Football Map: Imperialism


Football Imperialism Map is a popular community-driven game where football teams "battle" for land. While it is most famous in college football (CFB), variations now exist for the NFL, MLS, and European soccer leagues like the Premier League. How the Map Works

The game treats every match as a conquest for territory. It generally follows a "winner-takes-all" rule for land.

The global map of football today is a living historical record of 19th and 20th-century imperialism. Far from being a neutral "universal language," the sport’s initial spread was a deliberate tool of colonial administration used by European powers—most notably the British Empire—to instill western values of discipline, order, and "civilizing" masculinity in colonial subjects. The Colonial Origins of the Football Map

The diffusion of football followed the logistical and economic pathways of empire.

British "Missionaries": British engineers, soldiers, and sailors introduced the game at port cities and railway construction sites across South America, Africa, and the Middle East.

Administrative Control: In colonies like Egypt, Iraq, and Palestine, British administrators promoted football through education systems to "discipline" indigenous bodies and shape them into reliable workers or soldiers.

Informal Empire: In regions not formally colonized, such as Argentina, British "informal empire"—driven by commercial and industrial investment—established the clubs that formed the bedrock of the local game. From Colonial Tool to National Resistance imperialism football map

While intended as an instrument of control, football was rapidly appropriated by colonized populations as a medium for nationalist expression and resistance.

Subversive Appropriation: Matches often became social spaces where indigenous people could express identity and even protest against colonial rule.

Independence Movements: In the post-World War II era, newly independent nations used football to assert their status on the global stage, turning the former colonizer's game into a symbol of sovereign pride.

The map is a perfect mirror of the modern football economy. In the 1970s and 80s, English football had a half-dozen title contenders. The Imperialism Map would have looked like the fractured Holy Roman Empire.

Not anymore.

The late 2010s and early 2020s produced the most dominant "empires" in English football history. Under Jürgen Klopp and Pep Guardiola, Liverpool and Manchester City engaged in a cold war for territorial supremacy. Football Imperialism Map is a popular community-driven game

This is the fantasy of the map: total victory. It is the only metric where a 1-0 win away at Burnley is as valuable as a Champions League final, because both results yield land.

North and Central America and the Caribbean fall under CONCACAF. While the “C” stands for Caribbean, the empire here is not British or French (though those legacies remain in Jamaica, Trinidad, Haiti, and the French overseas departments of Martinique and Guadeloupe). The dominant imperial force in CONCACAF is the United States.

Since the 1990s, U.S. corporate and political power has reshaped the region’s football map.

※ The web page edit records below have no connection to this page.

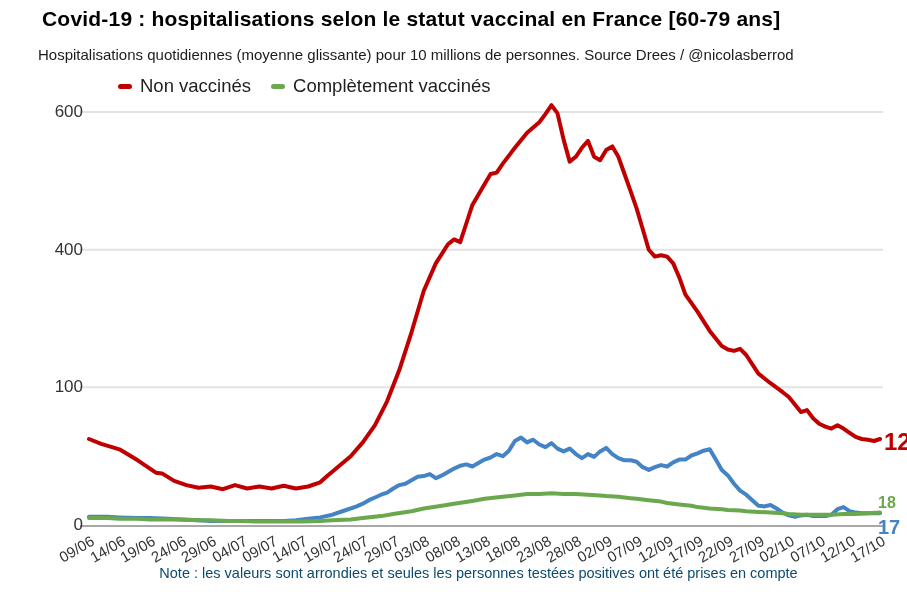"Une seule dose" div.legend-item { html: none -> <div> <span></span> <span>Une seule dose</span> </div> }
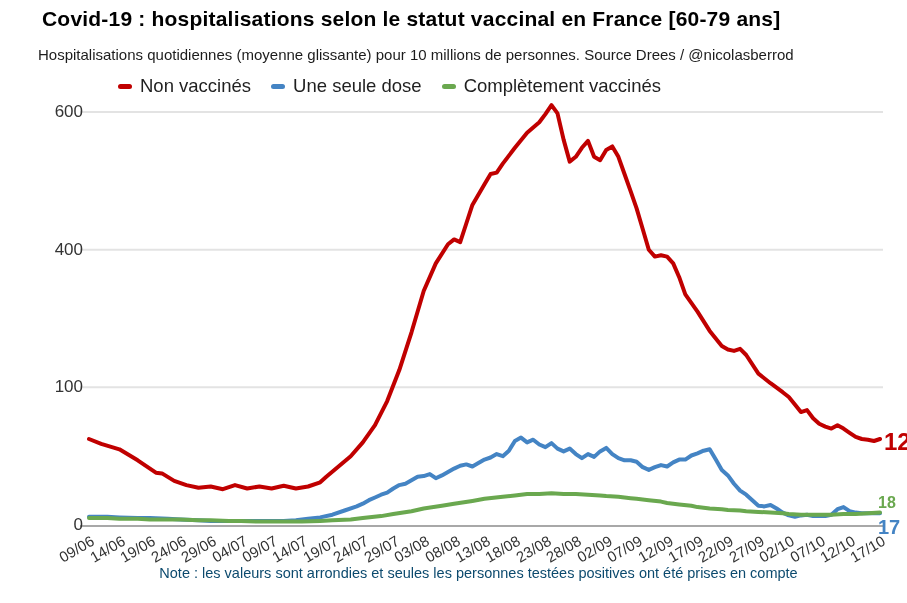"Complètement vaccinés" span.legend-label { html: <span>Complètement vaccinés</span> -> none }
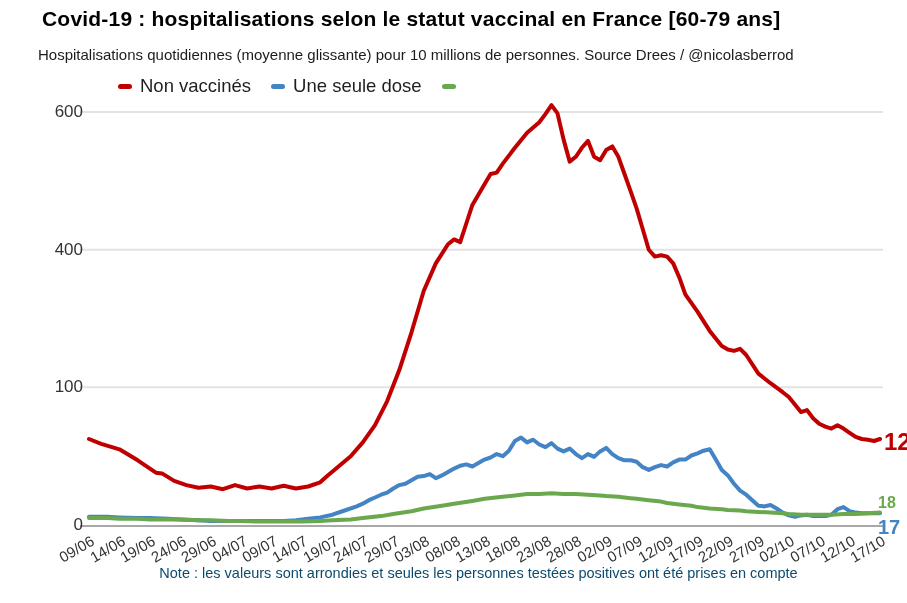"600" div.ytick { font-style: none -> italic }
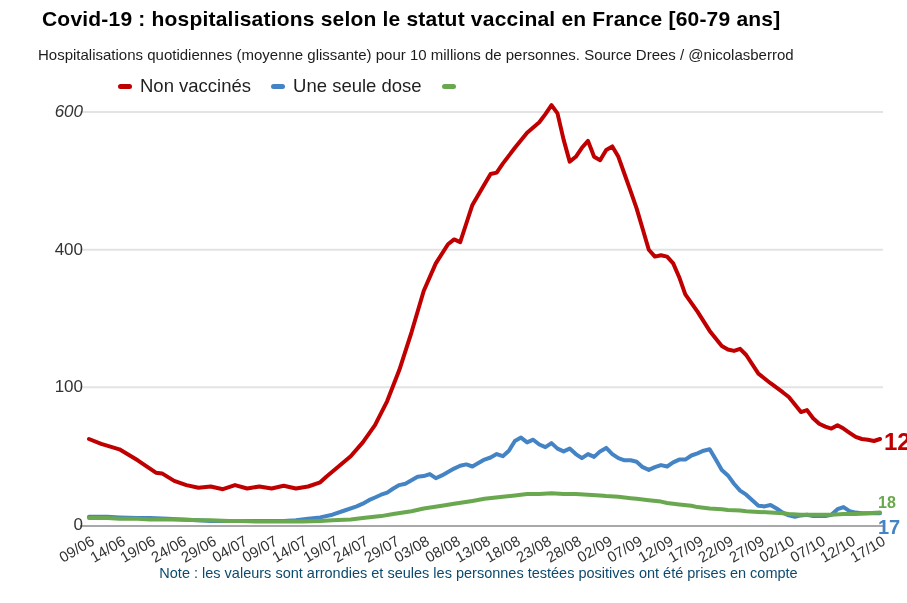"18" .end-label.green { font-size: 16px -> 20px }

Gold Cup tournaments are held in U.S. stadiums with massive diaspora crowds. MLS clubs have become development hubs for Central American and Caribbean players. The USSF effectively controls the region’s commercial revenue. Mexico, a football giant, chafes under this arrangement, but remains bound by geography and economics. The map shows a clear empire: the United States is Rome, and CONCACAF is its provincial league.

[IMPERIALISM FOOTBALL MAP – 1920 view]

British Empire (Red) ● Mohun Bagan (Calcutta, 1889) – "First all-Indian club to beat British team" ● Hearts of Oak (Accra, 1911) – "Founded by Gold Coast natives under British rule"

French Empire (Blue) ● Stade Malien (Bamako, 1960) – "Malian club, former French Sudan"

Portuguese Empire (Green) ● Ferroviário Nampula (Mozambique, 1924) – "Railway workers under Portuguese rule" This is the fantasy of the map: total victory

Click on any marker → "This club’s style was influenced by…"


The Asian Football Confederation (AFC) covers a vast area from Japan to Palestine. Here, the imperialism football map is drawn with two pens: the British and the French Mandates after the collapse of the Ottoman Empire. The national teams of Iraq, Jordan, Lebanon, Syria, and Palestine all play under AFC, but their football infrastructure—leagues, coaching certifications, and even referee systems—were originally modeled on British or French systems.

Israel, expelled from AFC in 1974 due to political conflicts, is a bizarre artifact of imperial migration: founded by European Jews, its football style was Central European, but its geographical location is Asian—yet it now competes in UEFA, a testament to how football’s map is redrawn by geopolitics, not geography.

Perhaps the strangest case is Australia. Geographically in Oceania, Australia grew tired of crushing tiny island nations (American Samoa 31–0) with no direct World Cup path. So in 2006, it left the OFC and joined the Asian confederation (AFC)—a move of “football imperialism” by a former British colony seeking better competition and commercial revenue. It was a rare case of a nation voluntarily changing its football continent, breaking the old imperial map.